FESTIVAL OF CHILDREN'S FILMS STRAYS FAR FROM FANTASYLAND
| BERLIN
Belma crossed a mine field and dodged snipers' artillery in her flight from Bosnia's battle grounds. But the war intruded on her Danish refuge, and the teenager watched in anguish as her father was arrested for the brutal beating of an accused war criminal.
Emina left her Bosnian village to study in Sarajevo, and was unable to join her family when they fled to Denmark after her father was released by Bosnian Serb captors. Years later, they were reunited.
One is a movie.The other is real life. The two stories were joined in the Danish film "Belma," typical of offerings at the 19th Berlin children's film festival that defy the happy fantasy world of so many Hollywood movies for children.
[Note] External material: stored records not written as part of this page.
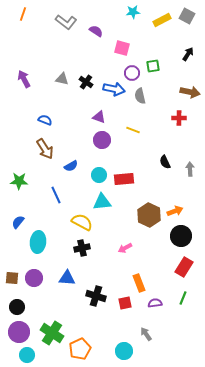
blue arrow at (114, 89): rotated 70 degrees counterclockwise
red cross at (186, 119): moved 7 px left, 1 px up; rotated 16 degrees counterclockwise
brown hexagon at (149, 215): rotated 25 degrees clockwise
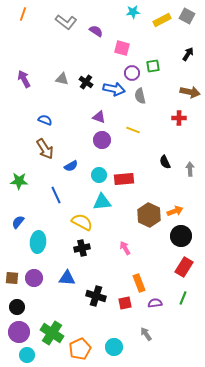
pink arrow at (125, 248): rotated 88 degrees clockwise
cyan circle at (124, 351): moved 10 px left, 4 px up
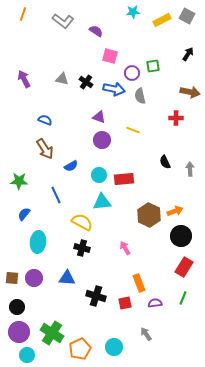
gray L-shape at (66, 22): moved 3 px left, 1 px up
pink square at (122, 48): moved 12 px left, 8 px down
red cross at (179, 118): moved 3 px left
blue semicircle at (18, 222): moved 6 px right, 8 px up
black cross at (82, 248): rotated 28 degrees clockwise
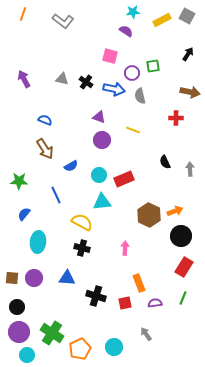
purple semicircle at (96, 31): moved 30 px right
red rectangle at (124, 179): rotated 18 degrees counterclockwise
pink arrow at (125, 248): rotated 32 degrees clockwise
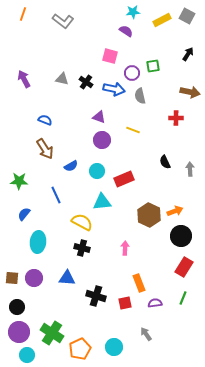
cyan circle at (99, 175): moved 2 px left, 4 px up
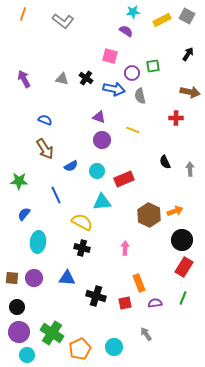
black cross at (86, 82): moved 4 px up
black circle at (181, 236): moved 1 px right, 4 px down
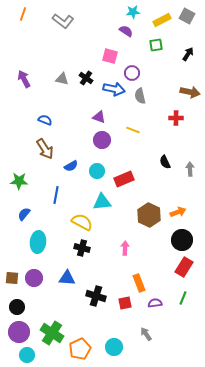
green square at (153, 66): moved 3 px right, 21 px up
blue line at (56, 195): rotated 36 degrees clockwise
orange arrow at (175, 211): moved 3 px right, 1 px down
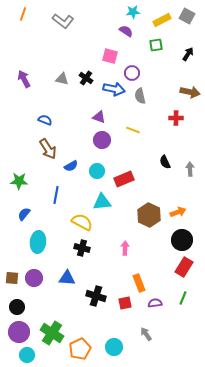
brown arrow at (45, 149): moved 3 px right
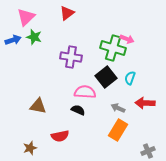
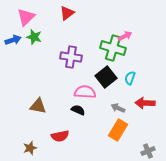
pink arrow: moved 2 px left, 3 px up; rotated 48 degrees counterclockwise
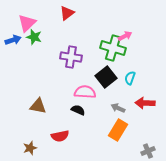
pink triangle: moved 1 px right, 6 px down
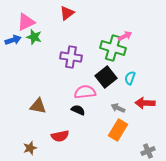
pink triangle: moved 1 px left, 1 px up; rotated 18 degrees clockwise
pink semicircle: rotated 10 degrees counterclockwise
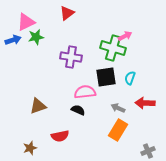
green star: moved 2 px right; rotated 28 degrees counterclockwise
black square: rotated 30 degrees clockwise
brown triangle: rotated 30 degrees counterclockwise
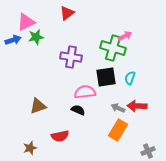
red arrow: moved 8 px left, 3 px down
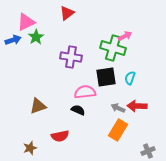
green star: rotated 21 degrees counterclockwise
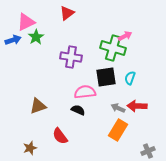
red semicircle: rotated 66 degrees clockwise
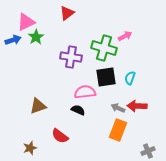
green cross: moved 9 px left
orange rectangle: rotated 10 degrees counterclockwise
red semicircle: rotated 18 degrees counterclockwise
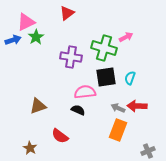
pink arrow: moved 1 px right, 1 px down
brown star: rotated 24 degrees counterclockwise
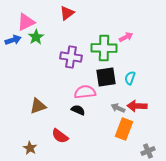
green cross: rotated 15 degrees counterclockwise
orange rectangle: moved 6 px right, 1 px up
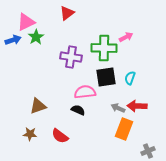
brown star: moved 14 px up; rotated 24 degrees counterclockwise
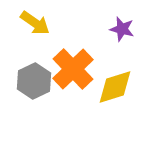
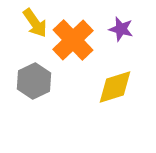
yellow arrow: rotated 20 degrees clockwise
purple star: moved 1 px left
orange cross: moved 29 px up
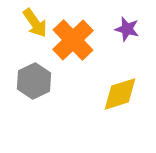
purple star: moved 6 px right
yellow diamond: moved 5 px right, 7 px down
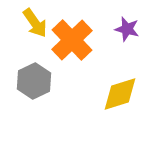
orange cross: moved 1 px left
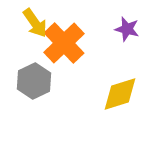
orange cross: moved 8 px left, 3 px down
"Belma" stars Emina Isovic, a Bosnian teenager who was living in refugee housing when she was cast for the role, and the film is as much the story of a war refugee as it is a tale of first romance, says director, Lars Hesselholdt.
"It's hard to say which is the meat and which is the potatoes. You could say the coming-of-age story is a vehicle for the other story," he says.
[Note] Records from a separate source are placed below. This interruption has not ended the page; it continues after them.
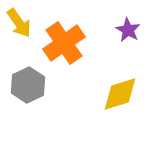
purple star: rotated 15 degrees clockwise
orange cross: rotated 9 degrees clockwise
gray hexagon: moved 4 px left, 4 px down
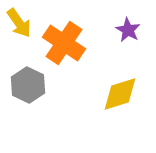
orange cross: rotated 21 degrees counterclockwise
gray hexagon: rotated 8 degrees counterclockwise
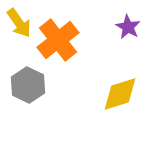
purple star: moved 3 px up
orange cross: moved 6 px left, 3 px up; rotated 18 degrees clockwise
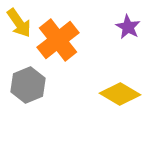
gray hexagon: rotated 12 degrees clockwise
yellow diamond: rotated 48 degrees clockwise
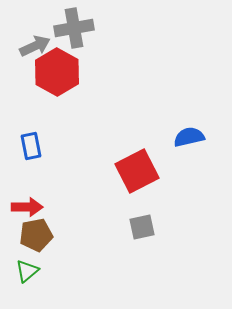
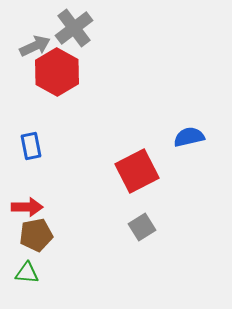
gray cross: rotated 27 degrees counterclockwise
gray square: rotated 20 degrees counterclockwise
green triangle: moved 2 px down; rotated 45 degrees clockwise
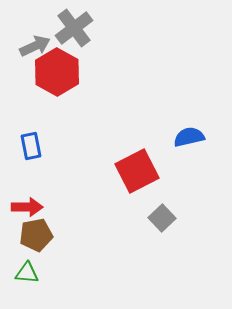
gray square: moved 20 px right, 9 px up; rotated 12 degrees counterclockwise
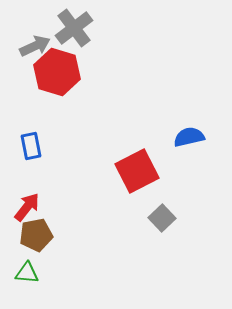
red hexagon: rotated 12 degrees counterclockwise
red arrow: rotated 52 degrees counterclockwise
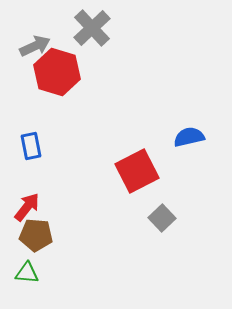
gray cross: moved 18 px right; rotated 6 degrees counterclockwise
brown pentagon: rotated 16 degrees clockwise
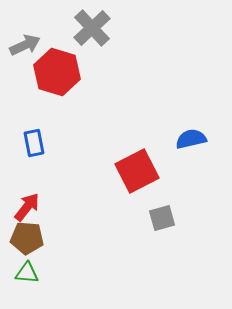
gray arrow: moved 10 px left, 1 px up
blue semicircle: moved 2 px right, 2 px down
blue rectangle: moved 3 px right, 3 px up
gray square: rotated 28 degrees clockwise
brown pentagon: moved 9 px left, 3 px down
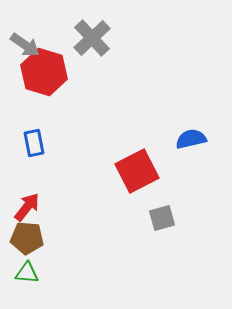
gray cross: moved 10 px down
gray arrow: rotated 60 degrees clockwise
red hexagon: moved 13 px left
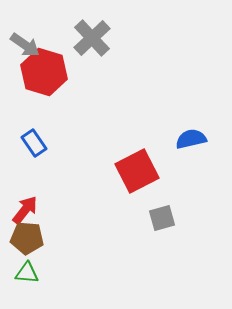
blue rectangle: rotated 24 degrees counterclockwise
red arrow: moved 2 px left, 3 px down
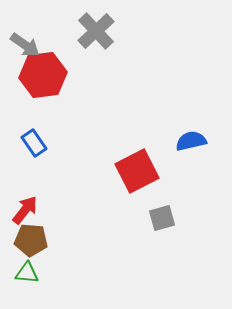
gray cross: moved 4 px right, 7 px up
red hexagon: moved 1 px left, 3 px down; rotated 24 degrees counterclockwise
blue semicircle: moved 2 px down
brown pentagon: moved 4 px right, 2 px down
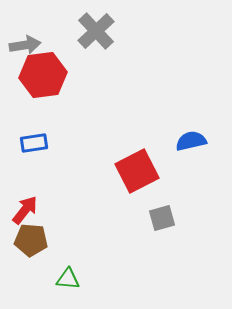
gray arrow: rotated 44 degrees counterclockwise
blue rectangle: rotated 64 degrees counterclockwise
green triangle: moved 41 px right, 6 px down
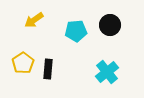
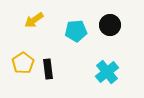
black rectangle: rotated 12 degrees counterclockwise
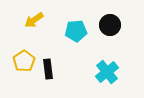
yellow pentagon: moved 1 px right, 2 px up
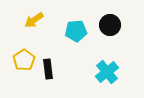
yellow pentagon: moved 1 px up
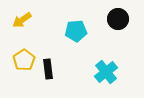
yellow arrow: moved 12 px left
black circle: moved 8 px right, 6 px up
cyan cross: moved 1 px left
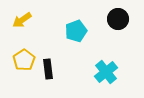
cyan pentagon: rotated 15 degrees counterclockwise
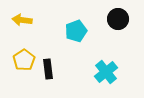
yellow arrow: rotated 42 degrees clockwise
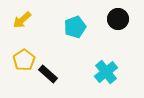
yellow arrow: rotated 48 degrees counterclockwise
cyan pentagon: moved 1 px left, 4 px up
black rectangle: moved 5 px down; rotated 42 degrees counterclockwise
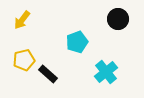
yellow arrow: rotated 12 degrees counterclockwise
cyan pentagon: moved 2 px right, 15 px down
yellow pentagon: rotated 20 degrees clockwise
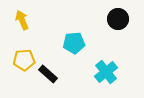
yellow arrow: rotated 120 degrees clockwise
cyan pentagon: moved 3 px left, 1 px down; rotated 15 degrees clockwise
yellow pentagon: rotated 10 degrees clockwise
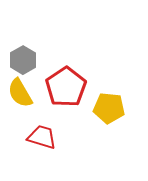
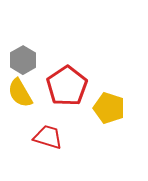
red pentagon: moved 1 px right, 1 px up
yellow pentagon: rotated 12 degrees clockwise
red trapezoid: moved 6 px right
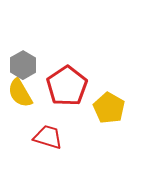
gray hexagon: moved 5 px down
yellow pentagon: rotated 12 degrees clockwise
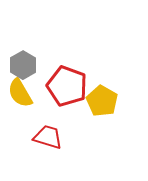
red pentagon: rotated 18 degrees counterclockwise
yellow pentagon: moved 7 px left, 7 px up
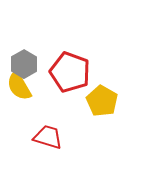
gray hexagon: moved 1 px right, 1 px up
red pentagon: moved 3 px right, 14 px up
yellow semicircle: moved 1 px left, 7 px up
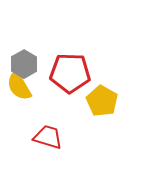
red pentagon: moved 1 px down; rotated 18 degrees counterclockwise
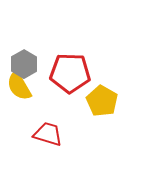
red trapezoid: moved 3 px up
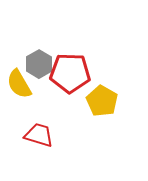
gray hexagon: moved 15 px right
yellow semicircle: moved 2 px up
red trapezoid: moved 9 px left, 1 px down
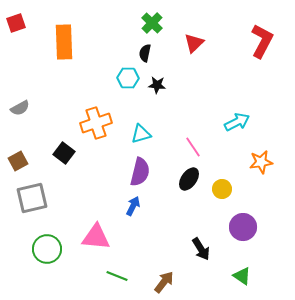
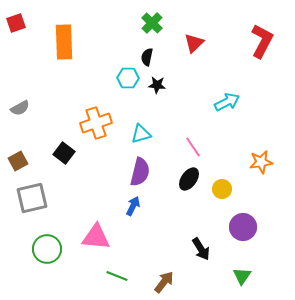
black semicircle: moved 2 px right, 4 px down
cyan arrow: moved 10 px left, 20 px up
green triangle: rotated 30 degrees clockwise
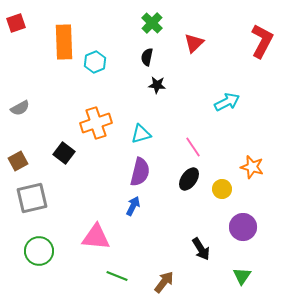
cyan hexagon: moved 33 px left, 16 px up; rotated 25 degrees counterclockwise
orange star: moved 9 px left, 5 px down; rotated 25 degrees clockwise
green circle: moved 8 px left, 2 px down
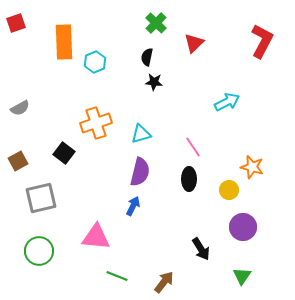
green cross: moved 4 px right
black star: moved 3 px left, 3 px up
black ellipse: rotated 35 degrees counterclockwise
yellow circle: moved 7 px right, 1 px down
gray square: moved 9 px right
Like "Belma," many of the movies shown at the recent festival did not take place in mythical lands where children call on powerful beasts or supernatural forces to aid them.
Though the films portray events more often seen on the news, they also contain universal themes of children's films: first love, loyal friends, the loneliness of being new.
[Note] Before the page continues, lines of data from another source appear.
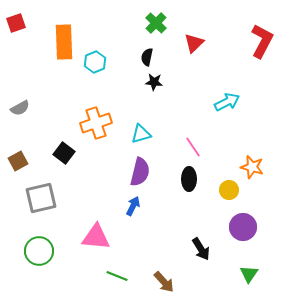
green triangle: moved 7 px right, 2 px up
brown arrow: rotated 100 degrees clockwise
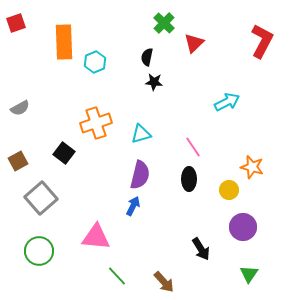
green cross: moved 8 px right
purple semicircle: moved 3 px down
gray square: rotated 28 degrees counterclockwise
green line: rotated 25 degrees clockwise
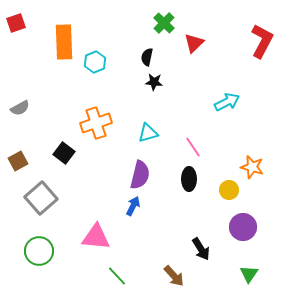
cyan triangle: moved 7 px right, 1 px up
brown arrow: moved 10 px right, 6 px up
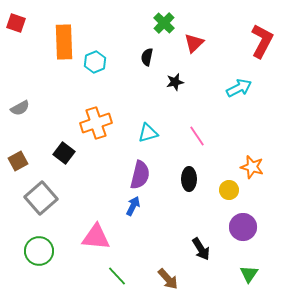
red square: rotated 36 degrees clockwise
black star: moved 21 px right; rotated 18 degrees counterclockwise
cyan arrow: moved 12 px right, 14 px up
pink line: moved 4 px right, 11 px up
brown arrow: moved 6 px left, 3 px down
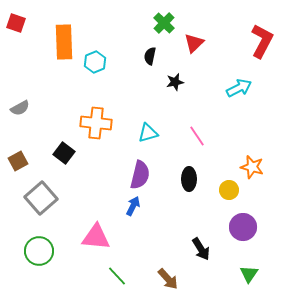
black semicircle: moved 3 px right, 1 px up
orange cross: rotated 24 degrees clockwise
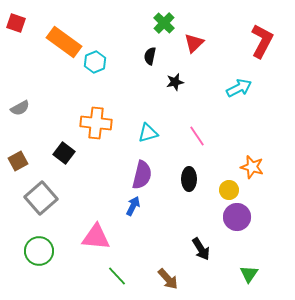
orange rectangle: rotated 52 degrees counterclockwise
purple semicircle: moved 2 px right
purple circle: moved 6 px left, 10 px up
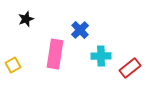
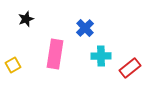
blue cross: moved 5 px right, 2 px up
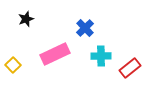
pink rectangle: rotated 56 degrees clockwise
yellow square: rotated 14 degrees counterclockwise
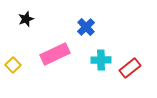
blue cross: moved 1 px right, 1 px up
cyan cross: moved 4 px down
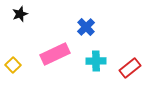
black star: moved 6 px left, 5 px up
cyan cross: moved 5 px left, 1 px down
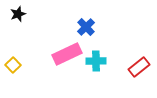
black star: moved 2 px left
pink rectangle: moved 12 px right
red rectangle: moved 9 px right, 1 px up
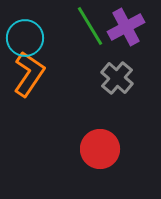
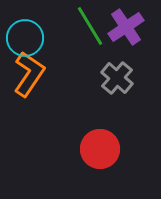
purple cross: rotated 6 degrees counterclockwise
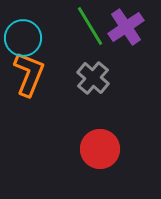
cyan circle: moved 2 px left
orange L-shape: rotated 12 degrees counterclockwise
gray cross: moved 24 px left
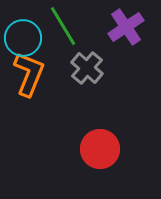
green line: moved 27 px left
gray cross: moved 6 px left, 10 px up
"It doesn't matter if you live in a part of the world that is war-torn or a part of the world that is economically depressed. I think the value is that kids see themselves up there on the screen," says jury member Jane Schoettle.
The Berlin festival winner, "My Friend Joe," a British-Irish-German movie starring Sissy Spacek's daughter, Schuyler Fisk, is perhaps the best candidate for wide release in the United States, Ms. Schoettle says.
The difficult themes presented in some of the other movies shown here give them less commercial potential in the American market, festival participants said.
But "My Friend Joe" director, Chris Bould, says the films had a universal quality lacking in many adult films. "It has nothing to do with adult films. It's not about 'Seven' or 'Heat' or 'Casino.' All of the people in the world are not gangsters, prostitutes, or hit men. But we were all children."